The list of books illustrates a typical cross-sale use of Predictive Analytics. However, the point of interest for this article is the Predictive Analytics Drilldown button that is next to the display of the customer's Name, Address, and Home Phone. Because this company hasn't had contact with this customer for a significant period of time (26 months), there is a possibility that these pieces of information are not correct. For various reasons people change their names, move, and change their phone numbers.

It would be very helpful for the CRM application to proactively tell me if there is a statistically significant chance that these events may have occurred. Notice that the address' Drilldown button is green and the phone number's Drilldown button is yellow? These non-black colors (red-->yellow--> green) indicate the probability that the value of their respective data may not be valid. For the address, the green indicates that it is most likely correct, but could be wrong. For the phone number, the yellow indicates there is a significant chance the phone number may be wrong.

The color of the Drilldown button for Name is black indicating certainty (or at least a calculated probability of 1 - geekspeak for "no doubt about it"). The button still appears to allow a human to drill down anyway since ... well ... the mining model could still be wrong (maybe somebody lied).

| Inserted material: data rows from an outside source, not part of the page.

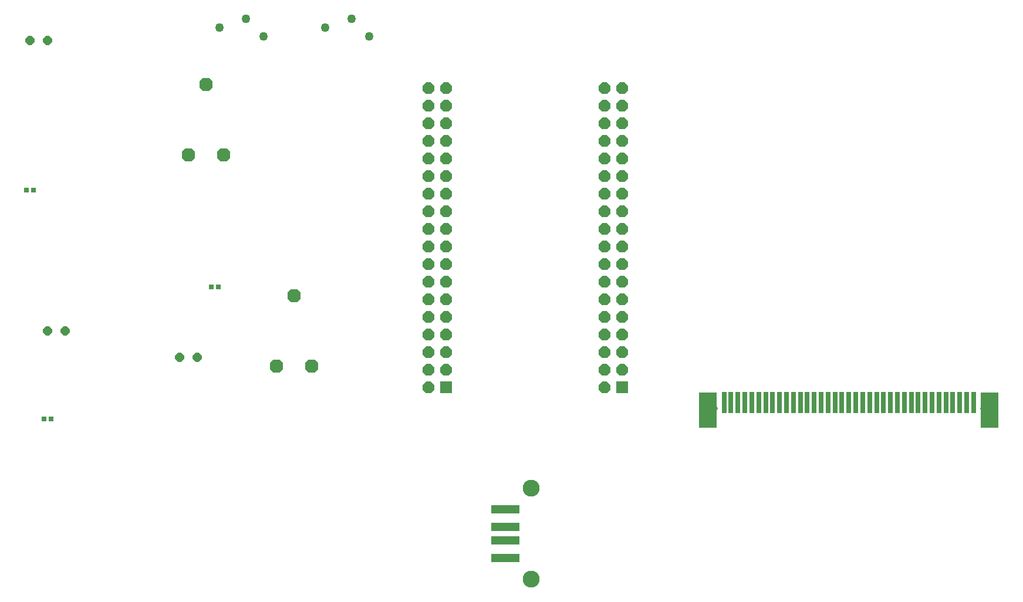
<source format=gbr>
G04 EAGLE Gerber RS-274X export*
G75*
%MOMM*%
%FSLAX34Y34*%
%LPD*%
%INSoldermask Top*%
%IPPOS*%
%AMOC8*
5,1,8,0,0,1.08239X$1,22.5*%
G01*
%ADD10R,2.540000X5.080000*%
%ADD11R,0.652400X3.152400*%
%ADD12C,1.152400*%
%ADD13P,1.396628X8X22.500000*%
%ADD14P,2.089446X8X22.500000*%
%ADD15C,1.272400*%
%ADD16R,1.676400X1.676400*%
%ADD17P,1.814519X8X112.500000*%
%ADD18R,4.152400X1.272400*%
%ADD19C,2.452400*%
%ADD20R,0.652400X0.752400*%


D10*
X1117600Y368300D03*
X1524000Y368300D03*
D11*
X1140800Y379300D03*
X1150800Y379300D03*
X1160800Y379300D03*
X1170800Y379300D03*
X1180800Y379300D03*
X1190800Y379300D03*
X1200800Y379300D03*
X1210800Y379300D03*
X1220800Y379300D03*
X1230800Y379300D03*
X1240800Y379300D03*
X1250800Y379300D03*
X1260800Y379300D03*
X1270800Y379300D03*
X1280800Y379300D03*
X1290800Y379300D03*
X1300800Y379300D03*
X1310800Y379300D03*
X1320800Y379300D03*
X1330800Y379300D03*
X1340800Y379300D03*
X1350800Y379300D03*
X1360800Y379300D03*
X1370800Y379300D03*
X1380800Y379300D03*
X1390800Y379300D03*
X1400800Y379300D03*
X1410800Y379300D03*
X1420800Y379300D03*
X1430800Y379300D03*
X1440800Y379300D03*
X1450800Y379300D03*
X1460800Y379300D03*
X1470800Y379300D03*
X1480800Y379300D03*
X1490800Y379300D03*
X1500800Y379300D03*
D12*
X1125800Y371600D03*
X1515800Y371600D03*
D13*
X139700Y901700D03*
X165100Y901700D03*
X165100Y482600D03*
X190500Y482600D03*
X355600Y444500D03*
X381000Y444500D03*
D14*
X495300Y431800D03*
X546100Y431800D03*
X520700Y533400D03*
X368300Y736600D03*
X419100Y736600D03*
X393700Y838200D03*
D15*
X603400Y933400D03*
X565150Y920750D03*
X628650Y908050D03*
X451000Y933400D03*
X412750Y920750D03*
X476250Y908050D03*
D16*
X993400Y402000D03*
D17*
X968000Y402000D03*
X993400Y427400D03*
X968000Y427400D03*
X993400Y452800D03*
X968000Y452800D03*
X993400Y478200D03*
X968000Y478200D03*
X993400Y503600D03*
X968000Y503600D03*
X993400Y529000D03*
X968000Y529000D03*
X993400Y554400D03*
X968000Y554400D03*
X993400Y579800D03*
X968000Y579800D03*
X993400Y605200D03*
X968000Y605200D03*
X993400Y630600D03*
X968000Y630600D03*
X993400Y656000D03*
X968000Y656000D03*
X993400Y681400D03*
X968000Y681400D03*
X993400Y706800D03*
X968000Y706800D03*
X993400Y732200D03*
X968000Y732200D03*
X993400Y757600D03*
X968000Y757600D03*
X993400Y783000D03*
X968000Y783000D03*
X993400Y808400D03*
X968000Y808400D03*
X993400Y833800D03*
X968000Y833800D03*
D16*
X739400Y402000D03*
D17*
X714000Y402000D03*
X739400Y427400D03*
X714000Y427400D03*
X739400Y452800D03*
X714000Y452800D03*
X739400Y478200D03*
X714000Y478200D03*
X739400Y503600D03*
X714000Y503600D03*
X739400Y529000D03*
X714000Y529000D03*
X739400Y554400D03*
X714000Y554400D03*
X739400Y579800D03*
X714000Y579800D03*
X739400Y605200D03*
X714000Y605200D03*
X739400Y630600D03*
X714000Y630600D03*
X739400Y656000D03*
X714000Y656000D03*
X739400Y681400D03*
X714000Y681400D03*
X739400Y706800D03*
X714000Y706800D03*
X739400Y732200D03*
X714000Y732200D03*
X739400Y757600D03*
X714000Y757600D03*
X739400Y783000D03*
X714000Y783000D03*
X739400Y808400D03*
X714000Y808400D03*
X739400Y833800D03*
X714000Y833800D03*
D18*
X825200Y180500D03*
X825200Y200500D03*
X825200Y155500D03*
X825200Y225500D03*
D19*
X862400Y124800D03*
X862400Y256200D03*
D20*
X160100Y355600D03*
X170100Y355600D03*
X134700Y685800D03*
X144700Y685800D03*
X401400Y546100D03*
X411400Y546100D03*
M02*

</source>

Remember, the CRM application is just presenting information to the user. It's still up to the user to decide what to do. This method of proactively informing a user of a chance data isn't valid minimizes the chance for "false negatives". In other words, if the user didn't know there is a chance the data is wrong, the user is unaware of a problem; ignorance is not bliss. Additionally, the color of the Drilldown button helps the user also understand the probability of the possible error. This helps minimize "false positives".

Note: True Positives are the goal of smart systems. The article, Data to Information to Data to Information, is pretty much about how SCL resolves the True Positives issue.

If the salesperson decides he/she needs to investigate the possibility for wrong data, the salesperson could drill down into the value of those identifying data, say the address, to see a probability of the address and additional information on how that probability was calculated. Figure 2 shows the Predictive Analytics Drilldown dropdown. In this case, the dialog is associated to the Address of the customer. This dialog allows the user to access a data mining model related to its associated value.


Figure 2 - Predictive Analytics Drilldown dialog.

At the top of the dialog is a combo box with each predictable attribute for the associated value. Here we see as the predicted attribute, "Average Length at Residence".  Just below that combo box is the prediction of the "Average Length at Residence", which is "5-10 Years". The salesperson can reasonably think that because only 26 months have passed since the last contact with the customer and the "average length at residence" for this customer is 5 to 10 years (at least 60 months), this customer probably still lives at that address.

The "Factors" listed in the drilldown dropdown expose the "rule" used to calculate the predicted value and probability. What is great about data mining models is these rules are adjusted when the data mining models are retrained. This provides a decoupling of logic and procedure, which allow rules to change automatically along with changing times. Looking at the factors, common sense would agree that it's reasonable that a educated, married man, with children, earning a modest income, would not change residences too frequently.

The user would use her "human intelligence" to weigh factors determining whether to take the time to do this. The factors involved in whether to drilldown on one or more of these fields include:

Another nice feature would be a semi-transparent distribution curve in the text box that will allow the user to quickly determine how the confidence in the value shown.